As a web designer, I know that the most effective way to accomplish things is usually the simplest. You probably appreciate simplicity as well—Google's homepage, easier decisions with fewer equal choices, and more.
I had felt that it would be easier for you as subscribers and website visitors to always visit only a single site to get all of the current and future podcasts. From Noodle.mx, you can subscribe to any or all of our podcasts when you're on any page.
On the other side, there are successful podcast networks whose podcasts are on separate sites, like NLCast, which has a network bar across the top of every site. And there are, of course, some hybrids, such as Podcaster's Emporium, which is a hybrid subsection of Lifestyle PodNetwork; and Podcast Answers Man, which is mirrored from GSPN.tv to it's own website.

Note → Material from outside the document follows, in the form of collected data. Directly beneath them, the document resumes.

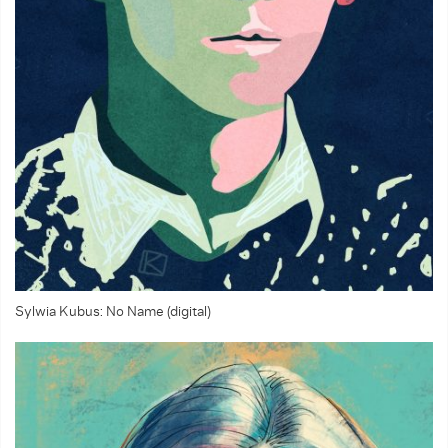
Sylwia Kubus: No Name (digital)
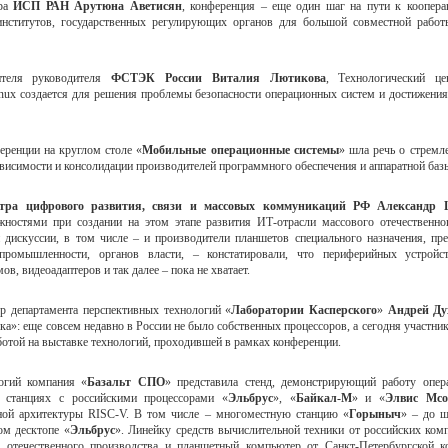
ора
ИСП РАН Арутюна Аветисян
, конференция – еще один шаг на пути к коопер
институтов, государственных регулирующих органов для большой совместной работ
ителя руководителя
ФСТЭК России Виталия Лютикова
, Технологический це
inux создается для решения проблемы безопасности операционных систем и достижения
еренции на круглом столе «
Мобильные операционные системы
» шла речь о стремл
ависимости и консолидации производителей программного обеспечения и аппаратной баз
стра цифрового развития, связи и массовых коммуникаций РФ Александр 
ожностями при создании на этом этапе развития ИТ-отрасли массового отечественн
 дискуссии, в том числе – и производители планшетов специального назначения, пр
промышленности, органов власти, – констатировали, что периферийных устройст
ов, видеоадаптеров и так далее – пока не хватает.
р департамента перспективных технологий «
Лаборатории Касперского
»
Андрей Ду
ка»: еще совсем недавно в России не было собственных процессоров, а сегодня участни
ботой на выставке технологий, проходившей в рамках конференции.
огий компания «
Базальт СПО
» представила стенд, демонстрирующий работу опер
 станциях с российскими процессорами «
Эльбрус
», «
Байкал-М
» и «
Элвис Mc
ной архитектуры RISC-V. В том числе – многоместную станцию «
Горыныч
» – до ш
ом десктопе «
Эльбрус
». Линейку средств вычислительной техники от российских ко
х отечественного производства и планшетный компьютер от Санкт-Петербургской 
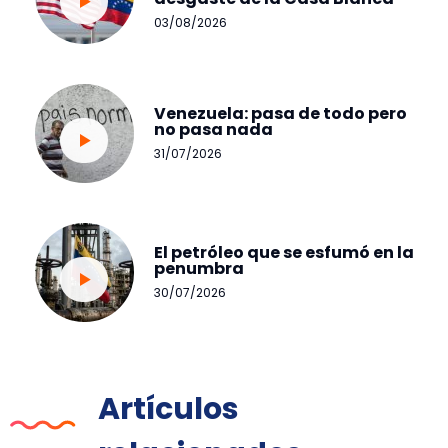
03/08/2026
Venezuela: pasa de todo pero
no pasa nada
31/07/2026
El petróleo que se esfumó en la
penumbra
30/07/2026
Artículos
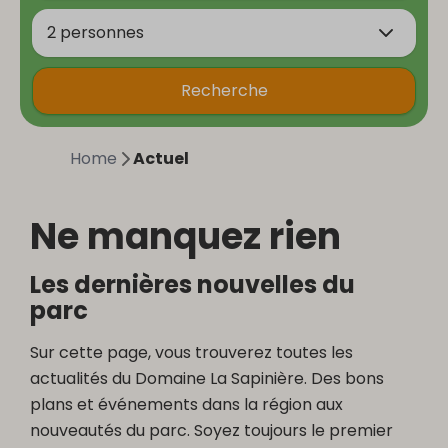
2 personnes
Recherche
Home
Actuel
Ne manquez rien
Les dernières nouvelles du
parc
Sur cette page, vous trouverez toutes les
actualités du Domaine La Sapinière. Des bons
plans et événements dans la région aux
nouveautés du parc. Soyez toujours le premier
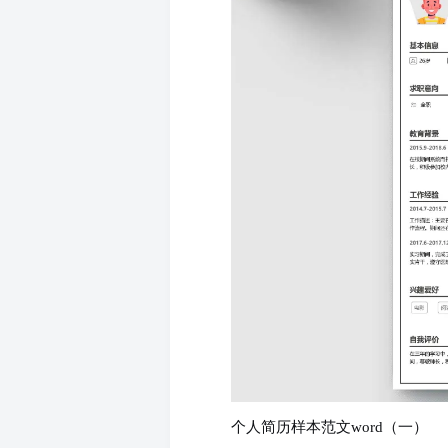
个人简历样本范文word（一）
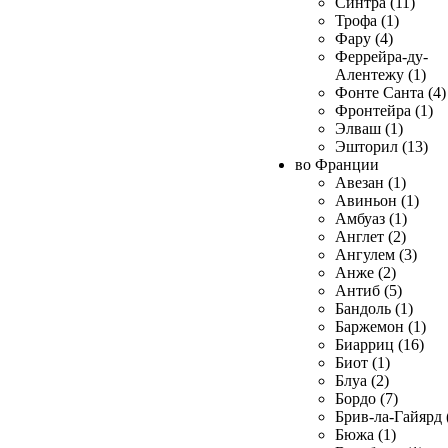
Синтра (11)
Трофа (1)
Фару (4)
Феррейра-ду-
Алентежу (1)
Фонте Санта (4)
Фронтейра (1)
Элваш (1)
Эшторил (13)
во Франции
Авезан (1)
Авиньон (1)
Амбуаз (1)
Англет (2)
Ангулем (3)
Анже (2)
Антиб (5)
Бандоль (1)
Баржемон (1)
Биарриц (16)
Биот (1)
Блуа (2)
Бордо (7)
Брив-ла-Гайярд 
Бюжа (1)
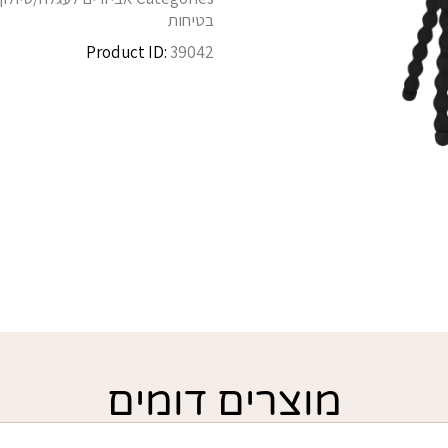
בטיחות
Product ID:
39042
מוצרים דומים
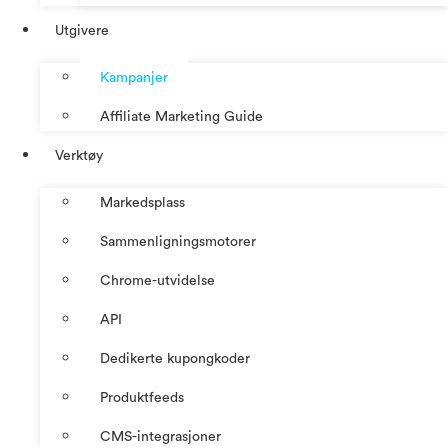
Utgivere
Kampanjer
Affiliate Marketing Guide
Verktøy
Markedsplass
Sammenligningsmotorer
Chrome-utvidelse
API
Dedikerte kupongkoder
Produktfeeds
CMS-integrasjoner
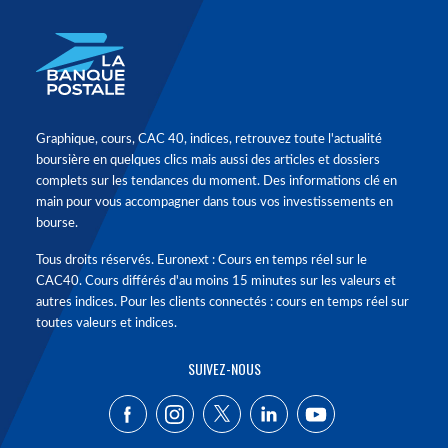
Graphique, cours, CAC 40, indices, retrouvez toute l'actualité
boursière en quelques clics mais aussi des articles et dossiers
complets sur les tendances du moment. Des informations clé en
main pour vous accompagner dans tous vos investissements en
bourse.
Tous droits réservés. Euronext : Cours en temps réel sur le
CAC40. Cours différés d'au moins 15 minutes sur les valeurs et
autres indices. Pour les clients connectés : cours en temps réel sur
toutes valeurs et indices.
SUIVEZ-NOUS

So what is easier for you? Coming to a single website where everything looks the same and you can easily get to the other network podcasts from anywhere on the site? Completely separate sites with independently themed pages and their own URL? Or a hybrid of themed sections as sub-sites on Noodle.mx?
Uniqueness and relevance
Having separate sites has the advantage of easily being unique to that podcast. Each of our podcasts has their own visual theme and may have need for unique, relevant content in the sidebar and footer. For example, The Audacity to Podcast™ may have products or services relevant to podcasters in the sidebar, but Are You Just Watching?™ might have a list of our favorite movies or upcoming information.

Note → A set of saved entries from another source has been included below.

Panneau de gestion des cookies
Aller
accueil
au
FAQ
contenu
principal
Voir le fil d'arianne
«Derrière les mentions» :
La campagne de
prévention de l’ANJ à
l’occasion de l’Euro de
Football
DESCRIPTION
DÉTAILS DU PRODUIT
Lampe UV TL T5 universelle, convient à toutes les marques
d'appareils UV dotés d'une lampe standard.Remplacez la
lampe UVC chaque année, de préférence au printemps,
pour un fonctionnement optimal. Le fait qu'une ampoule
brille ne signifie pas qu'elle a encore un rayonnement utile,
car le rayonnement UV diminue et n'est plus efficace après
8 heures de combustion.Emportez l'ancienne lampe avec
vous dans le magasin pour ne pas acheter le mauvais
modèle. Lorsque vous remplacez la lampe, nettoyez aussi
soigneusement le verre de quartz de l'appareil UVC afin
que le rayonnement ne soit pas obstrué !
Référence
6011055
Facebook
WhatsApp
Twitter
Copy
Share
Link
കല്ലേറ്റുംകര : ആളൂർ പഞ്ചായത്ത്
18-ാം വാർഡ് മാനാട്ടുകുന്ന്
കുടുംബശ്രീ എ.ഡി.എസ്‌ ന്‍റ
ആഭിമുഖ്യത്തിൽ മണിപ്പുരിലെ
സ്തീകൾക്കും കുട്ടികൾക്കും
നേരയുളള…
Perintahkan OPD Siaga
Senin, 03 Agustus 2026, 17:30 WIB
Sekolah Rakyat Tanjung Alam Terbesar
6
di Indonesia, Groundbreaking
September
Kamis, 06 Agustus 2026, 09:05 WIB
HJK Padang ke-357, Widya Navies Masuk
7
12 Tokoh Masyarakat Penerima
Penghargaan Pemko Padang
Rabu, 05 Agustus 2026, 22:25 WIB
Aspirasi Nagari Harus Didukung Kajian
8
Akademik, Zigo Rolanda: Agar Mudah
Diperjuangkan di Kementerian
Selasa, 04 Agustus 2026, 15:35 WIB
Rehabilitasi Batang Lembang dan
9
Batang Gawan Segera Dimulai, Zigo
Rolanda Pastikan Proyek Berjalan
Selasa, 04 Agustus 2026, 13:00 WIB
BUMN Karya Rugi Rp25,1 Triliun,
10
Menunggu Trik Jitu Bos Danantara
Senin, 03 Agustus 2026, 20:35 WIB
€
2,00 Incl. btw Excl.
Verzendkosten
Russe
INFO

Yes, I can customize WordPress to do this within categories, but it makes the code extremely complex and results in a slower-loading site.
However, there are items that would be best to appear on every site—or would they?
By having all of the podcasts on a single site, it's easy for you to see the other podcasts we offer. But if the podcasts are split into separate sites, then the cross-promotion is less automatic and more manual. Instead of having your curiosity piqued when you see the Ramen Noodle™ along with The Audacity to Podcast™, you would see only the episodes for the podcast site you're visiting, and no crossover. Does this make it simpler for you?
Search-engine optimization (SEO)
Having a single site has the advantage that all search-engine traffic is driven to a single, growing website. If someone search for “clean comedy podcast,” then they'll be exposed to a podcast on how to podcast as well.
But then again, is blending all of these things together hindering Noodle.mx from being the top for any of the niche terms? It may be easier to get theRamenNoodle.com associated with clean comedy than it would be for Noodle.mx to be associated with clean comedy, Christian movie reviews, how to podcast, Audacity, and more. And would I have to totally split the domains in order to benefit from this? That is, theRamenNoodle.com versus cleancomedypodcast.com/.
Permissions and WordPress Multisite
Right now, Noodle.mx is running a single-site edition of WordPress—the same that most of you would run. However, there is another way to run WordPress called Multisite, which allows for a single admin interface, single installation, but each subsite is treated as its own site and its own administrators, but I would have a global administration.
WordPress Multisite makes it easy for separate subsites to use their own themes (as opposed to customizing every WordPress template file for each category, which is possible but cumbersome), have their own set of plugins, and no crossover between subsite admins.
WordPress Multisite can run the separate blogs through either a single domain or separate domains through virtualization. So even if each podcast stays on its own domain, there would be a single admin for Noodle.mx and all of its subsites.
What do you think?
In short, the three options are as follows:
- Maintain all podcasts as categories on a single site: noodle.mx, theaudacitytopodcast.com/, etc.
- Split sites into separate domains with separate visual themes: theRamenNoodle.com, TheAudacitytoPodcast.com, etc.
- Switch to a hybrid using WordPress Multisite. URLs would still be theaudacitytopodcast.com, and such, but each podcast's pages would look like totally separate sites while still being on Noodle.mx.
You're probably not experienced with WordPress Multisite, or that comfortable with all of the technical aspects of running WordPress. That's okay because I want your feedback as a user. What's easiest for you? What makes the most sense to you? What frustrates you about one method or the other?